Convert Case

Does anyone know of a way to convert selections between different case styles (e.g. snake_case, camelCase, Title Case, etc)?

Like the “Coercion” section of vim-abolish

As you may know, backtick and ~ convert the selection to all-lower and all-upper case. It shouldn’t be too hard to write a script that decodes the various case styles to a standard style then offers a menu of various styles to encode to.

I don’t know of any existing plugins that do that, but it seems like it would be a good First Plugin training exercise.

it seems like it would be a good First Plugin training exercise

Ya, it might be.
But unfortunately I don’t have time for that right now; maybe later.

case

I don’t know anymore where I found this (I believe on the wiki), but here is a plugin that does exactly that.

Someone asked me that in the past but I don’t remember well.

I made a plugin for this:

There are a few things I’d like your input on:

  • What do you think of the mappings?
  • Undo/redo doesn’t restore selections properly, do you know how to fix that?
  • Makes use of mark (^) register, should this be avoided?

And as it’s my first plugin, feel free to give any other comments on convention and such.

P.S.
Do you know if there’s a way to extend a selection until the anchor of the next selection?

1 Like

I’m completely baffled by this:

evaluate-commands -itersel %{
        try %{
            # select part begninnings
            execute-keys 's(?<![a-zA-Z0-9])\w<ret>'
            # extend until separator
            execute-keys ';?\w(?=[\-_.\s])<ret>'
        }
}

This snippet does nothing when in a command, but if I do the actions manually it works as expected.

running this command line:

eval %{ exec "s(?<![a-z])\w<ret>" }

gives me the following error:

1:1: 'eval' 1:2: 'exec' unable to parse modifier in '<![a-z])\w<ret>'

on Kakoune v2019.01.20-249-g92972bed

You want the regex (?<![a-z]), but exec wants keys, not a regex string, and < is used in the key-name syntax for things like <a-x> and <c-f>.

Make it exec "s(?<lt>![a-z])\w<ret>" instead.

The reason nothing happens when it’s in a command is because your command wraps the offending exec in try, which eats the error. You might consider adding a catch clause that checks %val{error}, eats the error if it’s one you expect, and re-raises it with fail otherwise.

Thanks! That was it.
There is a catch following it in my actual script, but it’s to try a different regex, so the error message still gets eaten.
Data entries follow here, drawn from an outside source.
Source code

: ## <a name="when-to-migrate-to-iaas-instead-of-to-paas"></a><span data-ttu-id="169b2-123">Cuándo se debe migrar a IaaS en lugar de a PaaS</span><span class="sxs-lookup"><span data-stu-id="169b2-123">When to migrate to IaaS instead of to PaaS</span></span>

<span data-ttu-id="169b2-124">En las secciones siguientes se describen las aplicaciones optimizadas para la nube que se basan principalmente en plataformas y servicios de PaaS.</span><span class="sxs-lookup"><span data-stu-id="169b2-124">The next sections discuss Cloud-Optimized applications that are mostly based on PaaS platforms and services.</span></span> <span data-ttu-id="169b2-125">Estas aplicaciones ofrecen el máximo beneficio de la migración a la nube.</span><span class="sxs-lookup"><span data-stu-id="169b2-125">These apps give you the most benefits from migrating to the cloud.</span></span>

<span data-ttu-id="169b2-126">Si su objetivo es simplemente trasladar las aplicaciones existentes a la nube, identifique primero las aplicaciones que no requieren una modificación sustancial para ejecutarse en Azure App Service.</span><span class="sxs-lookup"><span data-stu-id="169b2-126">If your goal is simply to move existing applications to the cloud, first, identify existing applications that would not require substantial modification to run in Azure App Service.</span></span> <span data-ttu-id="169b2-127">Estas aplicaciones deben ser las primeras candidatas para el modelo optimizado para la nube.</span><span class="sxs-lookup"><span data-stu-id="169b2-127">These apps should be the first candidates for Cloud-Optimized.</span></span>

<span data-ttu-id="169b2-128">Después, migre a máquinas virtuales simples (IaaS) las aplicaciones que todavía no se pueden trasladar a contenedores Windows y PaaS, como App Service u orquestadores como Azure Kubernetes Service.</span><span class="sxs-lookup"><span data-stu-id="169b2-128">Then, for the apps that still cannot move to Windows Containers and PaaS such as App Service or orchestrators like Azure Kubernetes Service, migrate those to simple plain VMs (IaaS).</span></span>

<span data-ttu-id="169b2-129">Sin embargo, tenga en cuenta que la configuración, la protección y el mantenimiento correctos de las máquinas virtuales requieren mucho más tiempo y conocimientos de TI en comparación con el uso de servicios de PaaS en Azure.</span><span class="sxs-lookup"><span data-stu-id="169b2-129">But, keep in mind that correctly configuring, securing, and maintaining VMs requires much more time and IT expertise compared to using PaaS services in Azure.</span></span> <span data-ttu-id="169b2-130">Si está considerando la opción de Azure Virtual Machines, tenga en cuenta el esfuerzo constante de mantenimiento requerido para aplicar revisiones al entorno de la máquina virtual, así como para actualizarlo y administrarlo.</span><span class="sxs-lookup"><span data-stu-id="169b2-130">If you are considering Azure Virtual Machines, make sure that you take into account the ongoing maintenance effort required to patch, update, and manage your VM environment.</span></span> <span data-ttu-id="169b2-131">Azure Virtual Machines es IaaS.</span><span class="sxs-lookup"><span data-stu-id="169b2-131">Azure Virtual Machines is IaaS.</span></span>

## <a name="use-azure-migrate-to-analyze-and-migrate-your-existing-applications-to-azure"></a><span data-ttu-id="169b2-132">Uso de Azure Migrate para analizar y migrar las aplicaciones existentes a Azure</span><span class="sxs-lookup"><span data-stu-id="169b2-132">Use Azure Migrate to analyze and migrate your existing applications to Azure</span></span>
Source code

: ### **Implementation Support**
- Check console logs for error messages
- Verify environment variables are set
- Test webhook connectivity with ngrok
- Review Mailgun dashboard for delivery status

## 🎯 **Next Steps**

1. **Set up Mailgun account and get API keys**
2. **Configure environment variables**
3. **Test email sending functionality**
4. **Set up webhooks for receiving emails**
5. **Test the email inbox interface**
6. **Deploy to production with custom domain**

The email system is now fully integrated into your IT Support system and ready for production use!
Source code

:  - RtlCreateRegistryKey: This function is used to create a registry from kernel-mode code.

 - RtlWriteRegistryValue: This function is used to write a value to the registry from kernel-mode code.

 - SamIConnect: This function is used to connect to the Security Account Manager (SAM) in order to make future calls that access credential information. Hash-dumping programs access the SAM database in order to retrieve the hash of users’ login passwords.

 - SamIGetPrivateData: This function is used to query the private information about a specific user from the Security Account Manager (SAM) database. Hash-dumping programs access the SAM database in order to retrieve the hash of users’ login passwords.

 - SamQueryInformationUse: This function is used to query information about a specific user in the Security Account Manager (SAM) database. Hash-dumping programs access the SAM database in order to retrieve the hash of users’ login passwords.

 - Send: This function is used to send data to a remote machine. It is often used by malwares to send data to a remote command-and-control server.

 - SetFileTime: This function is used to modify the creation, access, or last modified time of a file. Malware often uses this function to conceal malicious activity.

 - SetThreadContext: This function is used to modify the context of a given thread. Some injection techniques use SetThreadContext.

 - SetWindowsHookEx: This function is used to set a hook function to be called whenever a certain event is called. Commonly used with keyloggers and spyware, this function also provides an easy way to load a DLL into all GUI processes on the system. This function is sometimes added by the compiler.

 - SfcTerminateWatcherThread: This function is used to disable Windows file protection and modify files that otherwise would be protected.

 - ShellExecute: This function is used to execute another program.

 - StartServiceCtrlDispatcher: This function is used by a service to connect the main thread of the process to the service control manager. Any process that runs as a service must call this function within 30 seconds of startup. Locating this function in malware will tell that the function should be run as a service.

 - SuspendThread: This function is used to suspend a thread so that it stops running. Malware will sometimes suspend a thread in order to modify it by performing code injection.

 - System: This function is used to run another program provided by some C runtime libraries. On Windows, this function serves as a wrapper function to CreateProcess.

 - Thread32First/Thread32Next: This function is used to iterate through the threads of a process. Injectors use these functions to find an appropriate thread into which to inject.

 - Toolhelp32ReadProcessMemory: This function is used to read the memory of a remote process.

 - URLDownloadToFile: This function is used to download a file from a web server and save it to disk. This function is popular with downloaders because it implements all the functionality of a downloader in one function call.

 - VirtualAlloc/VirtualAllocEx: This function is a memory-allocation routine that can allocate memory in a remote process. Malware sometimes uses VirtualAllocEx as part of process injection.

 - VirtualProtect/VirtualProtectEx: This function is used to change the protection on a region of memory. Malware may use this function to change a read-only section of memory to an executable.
Could you elaborate on how to test for an expected error?
In python you can do ... except TypeError as e: ...
Is there something similar in kakscript?

I’ve never actually tried it myself, but the ingredients are as mentioned in my previous message. I imagine it might look something like:

try %{

    # ...whatever...

} catch {
    eval %sh{
        case "$kak_error" in
            no selections remaining)
                # we expected this, it's fine
                printf "nop\n"
                ;;
            *)
                # something unexpected occurred,
                # re-raise the same error
                printf "fail %s\n" "$kak_error"
                ;;
        esac
    }
}

Not quite as elegant as Python, but better than losing all error reporting entirely.

EDIT: There’s got to be a nicer way to catch particular errors.